Un autre élément nous permet de vérifier la participation d'Evola à cette œuvre de grande ampleur: Ugo Spirito mentionne dans un texte de 1947 le nom d'Evola parmi les rédacteurs de l'Encyclopédie dans les domaines de la philosophie, de l'économie et du droit. Des indications identiques se rencontrent dans le tome V de 1930.

 

Sur base de ses données, d'autres considérations s'imposent. Le fait qu'Evola écrive à Gentile sur du papier à en-tête d'Ur,  le 2 mai 1928, n'est pas fortuit.

 

Evola n'était pas un homme qui agissait au hasard, surtout quand il fallait se mettre en relation avec un philosophe du niveau de Gentile, figure de premier plan dans le panorama culturel italien de l'époque. Evola ne s'est donc pas présenté au théoricien de l'actualisme à titre personnel, mais comme le représentant d'un filon culturel qui trouvait sa expression en Ur,  revue dont il était le directeur. Evola tentait de la sorte d'officialiser les études et les sciences ésotériques dans le cadre de la culture dominante, au moment historique où triomphait le fascisme mussolinien. Ce dessein se devine tout de suite quand on sait que la discipline attribuée tout spécialement à Evola dans l'Encyclopédie a été l'«occultisme».

 

Gentile accepte donc la collaboration d'Evola, ce qui constitue, de fait, une reconnaissance avouée des qualifications du théoricien de l'individu absolu, ainsi qu'un indice de l'attention portée par Gentile aux thématiques traitées dans Ur,  au-delà des convictions qui opposaient les deux hommes et des différences irréductibles d'ordre philosophique qui les séparaient. La collaboration d'Evola à l'Encyclopédie dirigée par Gentile prouve que ce dernier l'acceptait parmi les scientifiques de haut rang, dont le prestige culturel était incontestable dans l'Italie de l'époque. De ces rapports épistolaires entre Evola et Gentile, nous pouvons déduire, aujourd'hui, un enseignement que nous lèguent de concert les deux philosophes: ils se montrent tous deux capables d'intégrer harmonieusement des cohérences qui leur sont étrangères, des cohérences qui contrarient leurs propres principes, ce qui atteste d'une ouverture d'esprit et d'une propension au dialogue, à la confrontation fertile et à la collaboration, même et surtout avec ceux qui expriment une forte altérité de caractère et d'idées. La cohérence est une force positive: elle n'est pas la rigidité de celui qui s'enferme dans un isolement stérile.
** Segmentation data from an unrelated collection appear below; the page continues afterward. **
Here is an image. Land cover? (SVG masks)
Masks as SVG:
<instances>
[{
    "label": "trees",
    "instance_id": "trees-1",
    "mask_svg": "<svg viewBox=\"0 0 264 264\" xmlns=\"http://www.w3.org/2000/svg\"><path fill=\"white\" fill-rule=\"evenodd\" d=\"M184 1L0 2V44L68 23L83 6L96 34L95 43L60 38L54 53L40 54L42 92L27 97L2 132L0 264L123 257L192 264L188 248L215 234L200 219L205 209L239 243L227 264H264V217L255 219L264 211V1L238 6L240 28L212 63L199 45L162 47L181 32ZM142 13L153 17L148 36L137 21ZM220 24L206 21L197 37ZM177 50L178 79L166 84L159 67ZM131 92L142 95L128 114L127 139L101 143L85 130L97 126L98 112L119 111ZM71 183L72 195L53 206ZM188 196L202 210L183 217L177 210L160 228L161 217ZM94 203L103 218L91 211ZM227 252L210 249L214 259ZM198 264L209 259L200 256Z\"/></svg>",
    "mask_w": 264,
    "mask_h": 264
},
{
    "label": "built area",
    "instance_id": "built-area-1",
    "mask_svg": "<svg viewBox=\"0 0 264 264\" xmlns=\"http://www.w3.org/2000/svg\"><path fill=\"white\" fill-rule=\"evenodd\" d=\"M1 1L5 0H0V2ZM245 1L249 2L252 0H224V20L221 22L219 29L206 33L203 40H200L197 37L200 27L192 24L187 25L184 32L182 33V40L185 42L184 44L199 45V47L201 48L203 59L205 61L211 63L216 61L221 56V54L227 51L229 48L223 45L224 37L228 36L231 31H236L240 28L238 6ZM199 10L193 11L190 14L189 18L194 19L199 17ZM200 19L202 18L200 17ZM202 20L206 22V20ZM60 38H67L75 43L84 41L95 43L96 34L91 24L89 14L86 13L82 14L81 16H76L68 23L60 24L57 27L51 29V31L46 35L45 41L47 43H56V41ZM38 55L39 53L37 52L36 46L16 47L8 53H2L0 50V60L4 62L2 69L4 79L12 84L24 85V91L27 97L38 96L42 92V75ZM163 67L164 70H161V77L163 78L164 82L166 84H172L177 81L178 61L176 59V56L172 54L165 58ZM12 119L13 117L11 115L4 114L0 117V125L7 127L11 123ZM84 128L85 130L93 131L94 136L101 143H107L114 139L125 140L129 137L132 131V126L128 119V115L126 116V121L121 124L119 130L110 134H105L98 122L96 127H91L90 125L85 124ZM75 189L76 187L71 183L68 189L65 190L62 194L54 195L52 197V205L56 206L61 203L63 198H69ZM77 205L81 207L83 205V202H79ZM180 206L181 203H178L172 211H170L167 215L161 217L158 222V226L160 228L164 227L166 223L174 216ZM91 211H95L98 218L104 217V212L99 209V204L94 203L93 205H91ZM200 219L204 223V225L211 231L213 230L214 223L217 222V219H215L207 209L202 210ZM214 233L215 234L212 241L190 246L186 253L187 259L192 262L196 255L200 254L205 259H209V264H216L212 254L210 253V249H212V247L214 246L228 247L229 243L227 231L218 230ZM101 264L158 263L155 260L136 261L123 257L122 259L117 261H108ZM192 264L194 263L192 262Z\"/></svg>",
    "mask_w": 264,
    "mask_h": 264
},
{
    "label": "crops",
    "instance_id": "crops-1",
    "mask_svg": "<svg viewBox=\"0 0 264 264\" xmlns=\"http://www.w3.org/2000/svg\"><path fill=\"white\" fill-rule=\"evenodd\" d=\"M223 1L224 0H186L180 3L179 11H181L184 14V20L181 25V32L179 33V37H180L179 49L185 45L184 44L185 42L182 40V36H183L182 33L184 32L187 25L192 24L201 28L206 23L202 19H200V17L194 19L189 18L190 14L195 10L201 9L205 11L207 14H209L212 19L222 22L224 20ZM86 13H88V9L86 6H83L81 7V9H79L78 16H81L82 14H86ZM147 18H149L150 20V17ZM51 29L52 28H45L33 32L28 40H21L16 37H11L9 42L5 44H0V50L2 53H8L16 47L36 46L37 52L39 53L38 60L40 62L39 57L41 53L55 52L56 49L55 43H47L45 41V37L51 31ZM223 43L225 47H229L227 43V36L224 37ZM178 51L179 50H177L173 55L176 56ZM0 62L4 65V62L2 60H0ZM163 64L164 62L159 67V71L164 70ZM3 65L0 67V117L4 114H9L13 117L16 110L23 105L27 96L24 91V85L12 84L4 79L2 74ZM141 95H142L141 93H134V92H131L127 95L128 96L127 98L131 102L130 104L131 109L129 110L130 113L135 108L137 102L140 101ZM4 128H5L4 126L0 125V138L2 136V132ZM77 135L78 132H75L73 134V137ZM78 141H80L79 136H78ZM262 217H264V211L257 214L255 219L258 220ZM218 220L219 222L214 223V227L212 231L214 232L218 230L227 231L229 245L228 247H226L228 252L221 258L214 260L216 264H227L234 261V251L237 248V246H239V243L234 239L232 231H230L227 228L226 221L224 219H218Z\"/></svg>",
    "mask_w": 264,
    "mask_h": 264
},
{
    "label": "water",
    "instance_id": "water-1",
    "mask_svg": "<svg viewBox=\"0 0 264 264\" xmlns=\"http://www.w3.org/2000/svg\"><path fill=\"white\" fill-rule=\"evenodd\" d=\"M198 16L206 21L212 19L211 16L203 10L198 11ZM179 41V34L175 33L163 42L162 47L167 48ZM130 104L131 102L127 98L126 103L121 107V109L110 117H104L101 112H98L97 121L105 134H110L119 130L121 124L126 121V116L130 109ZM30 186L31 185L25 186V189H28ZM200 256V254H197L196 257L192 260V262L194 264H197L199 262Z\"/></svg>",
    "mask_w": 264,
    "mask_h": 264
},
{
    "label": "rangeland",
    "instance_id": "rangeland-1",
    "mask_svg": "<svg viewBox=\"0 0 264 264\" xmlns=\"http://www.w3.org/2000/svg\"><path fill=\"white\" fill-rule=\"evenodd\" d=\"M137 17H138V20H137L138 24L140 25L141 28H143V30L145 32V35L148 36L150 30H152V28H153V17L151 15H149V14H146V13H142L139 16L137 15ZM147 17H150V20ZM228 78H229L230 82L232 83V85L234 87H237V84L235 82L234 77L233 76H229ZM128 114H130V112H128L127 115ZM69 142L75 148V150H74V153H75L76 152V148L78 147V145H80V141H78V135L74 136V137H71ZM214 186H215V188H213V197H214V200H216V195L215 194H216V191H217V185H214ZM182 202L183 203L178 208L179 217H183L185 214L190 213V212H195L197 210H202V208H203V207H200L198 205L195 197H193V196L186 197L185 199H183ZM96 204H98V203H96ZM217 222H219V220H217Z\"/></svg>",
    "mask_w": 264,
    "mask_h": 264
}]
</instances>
Un fair play  qu'il convient de méditer à l'heure où d'aucuns réclament à tue-tête l'avénement d'une nouvelle inquisition.

 

Depuis cinquante ans, on assiste à une démonisation a-critique, fourvoyante et infondée de nos deux penseurs, on constate un fossé d'incompréhension, des barrières qu'heureusement on peut commencer à franchir aujourd'hui, vu les processus de transformation qui sont à l'œuvre dans le monde culturel. Il n'empêche que l'avilissement du débat culturel dans le sillage de l'anti-fascisme ou de l'esprit de parti est une réalité malheureuse de notre époque. Pour inverser la vapeur, il convient de remettre en exergue ces liens entre Evola et Gentile, entre deux philosophes appartenant à des écoles totalement différentes et opposées, afin de relancer un débat à l'échelle nationale italienne, de réexaminer les racines de notre histoire récente, de récupérer ce qui a été injustement étouffé après 1945 et gommé de nos consciences à cause d'une fièvre aigüe de damnatio memoriae.

 

En conclusion, outre la piste que nous offre la consultation des Archives Laterza pour explorer les rapports entre Croce et Evola, nous devrions aussi compulser les lettres de Croce, mais, hélas, les Archives Croce nous ont textuellement dit que «ces lettres-là ne sont pas consultables». C'est une politique diamétralement différente de celle que pratique la Fondazione Gentile, qui permet, elle, de consulter sans difficultés les lettres dont je viens de vous parler.

 

Stefano ARCELLA.

(traduction française : Robert Steuckers).